What we know and don't know about the origins of SARS-CoV2

Rhinolophus affinis
Rhinolophus affinis from Thailand. Photo by Charles Francis.
Based on virus genome sequencing, bats have been mentioned in connection to the origin of SARS-CoV2 from the very beginning. This early picture then became more complicated as in depth-analyses revealed a key part of the viral genome that enables entry into host cells —the receptor binding domain (RBD) of the spike protein— is more closely related to similar domains from viruses found in pangolins. But the close evolutionary relatedness between the human pathogen (SARS-CoV2) and a virus not known to cause disease in humans (RatG2013, sampled in 2013 from the Intermediate horseshoe bat Rhinolophus affinis) is undisputed.

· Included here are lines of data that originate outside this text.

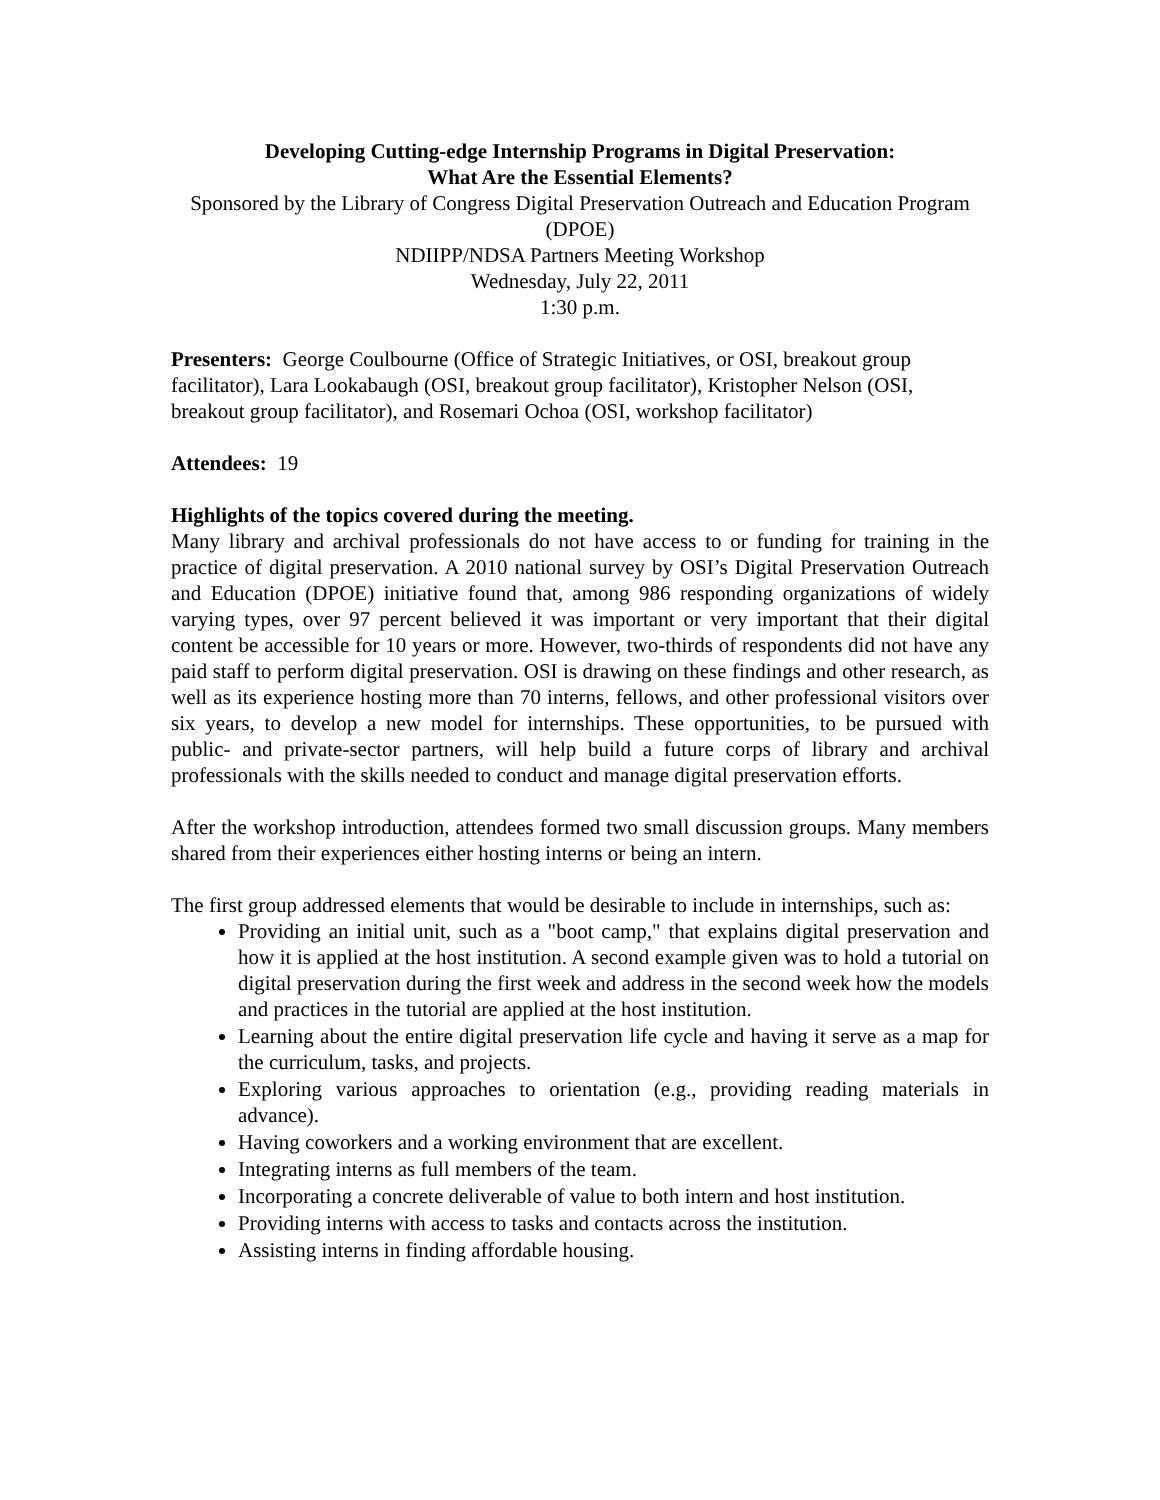Developing Cutting-edge Internship Programs in Digital Preservation:
What Are the Essential Elements?
Sponsored by the Library of Congress Digital Preservation Outreach and Education Program (DPOE)
NDIIPP/NDSA Partners Meeting Workshop
Wednesday, July 22, 2011
1:30 p.m.
Presenters: George Coulbourne (Office of Strategic Initiatives, or OSI, breakout group facilitator), Lara Lookabaugh (OSI, breakout group facilitator), Kristopher Nelson (OSI, breakout group facilitator), and Rosemari Ochoa (OSI, workshop facilitator)
Attendees: 19
Highlights of the topics covered during the meeting.
Many library and archival professionals do not have access to or funding for training in the practice of digital preservation. A 2010 national survey by OSI’s Digital Preservation Outreach and Education (DPOE) initiative found that, among 986 responding organizations of widely varying types, over 97 percent believed it was important or very important that their digital content be accessible for 10 years or more. However, two-thirds of respondents did not have any paid staff to perform digital preservation. OSI is drawing on these findings and other research, as well as its experience hosting more than 70 interns, fellows, and other professional visitors over six years, to develop a new model for internships. These opportunities, to be pursued with public- and private-sector partners, will help build a future corps of library and archival professionals with the skills needed to conduct and manage digital preservation efforts.
After the workshop introduction, attendees formed two small discussion groups. Many members shared from their experiences either hosting interns or being an intern.
The first group addressed elements that would be desirable to include in internships, such as:
Providing an initial unit, such as a "boot camp," that explains digital preservation and how it is applied at the host institution. A second example given was to hold a tutorial on digital preservation during the first week and address in the second week how the models and practices in the tutorial are applied at the host institution.
Learning about the entire digital preservation life cycle and having it serve as a map for the curriculum, tasks, and projects.
Exploring various approaches to orientation (e.g., providing reading materials in advance).
Having coworkers and a working environment that are excellent.
Integrating interns as full members of the team.
Incorporating a concrete deliverable of value to both intern and host institution.
Providing interns with access to tasks and contacts across the institution.
Assisting interns in finding affordable housing.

Yet it's difficult to parse out the wildlife source of SARS-CoV2 because despite its close relatedness (see below) to other wildlife viruses, it is not the direct result of recombination of any of the wildlife viruses known to date. A preprint by Boni et al. (2020) provides the evolutionary context for better understanding the wildlife origin of SARS-CoV.

Phylogenies, the evolutionary representation of relatedness among species can be hard to read. Below, is the phylogeny that Boni et al. (2020) estimated using the genomes of many different viruses sampled from wildlife. How closely related the different viruses are depends on how recently they share a common ancestor so that the red human (SARS-CoV2) and the bat virus (RatG2013) in the figure are sister lineages–as close as any two separate branches can get. But this phylogeny provides even more information: the length of the branches is proportional to time, so it can actually tell us when the bat virus and the human pathogen went their separate ways or diverged. This is why the inset shows several different sets of dates depending on what viruses are compared; however SARS-CoV2 and the bat virus RatG2013 are separated by 40-70 years! In other words, there is no way the human pathogen came directly from the virus that was circulating among intermediate horseshoe bats in 2013. Thanks to these genomic analyses we know that to figure out where SARS-CoV2 really came from in 2019, we have to keep looking at other possible hosts, and in the wild.
Timetree of sarbecovirus lineages. The boxplots represent the divergence time estimates for SARS-CoV-2 (red boxplot) and the 2002-2003 SARS-CoV virus (blue boxplot) from their most closely related bat virus. Green boxplots show the time to most recent common ancestor estimate for the RaTG13/SARS-CoV-2 lineage and its most closely related pangolin lineage (from Guangdong 2020). Grey tips correspond to bat viruses, green to pangolin, blue to the SARS-CoV virus, and red to SARS-CoV-2. The size of the black internal node circles are proportional to the posterior node support. 95% credible intervals bars are shown for all internal node ages. Legend modified from Boni et al. 2020.
Source: Boni, M. F., P. Lemey, X. Jiang, T. T.-Y. Lam, B. Perry, T. Castoe, A. Rambaut et al. 2020. Evolutionary origins of the SARS-CoV-2 sarbecovirus lineage responsible for the COVID-19 pandemic. bioRxiv:2020.2003.2030.015008.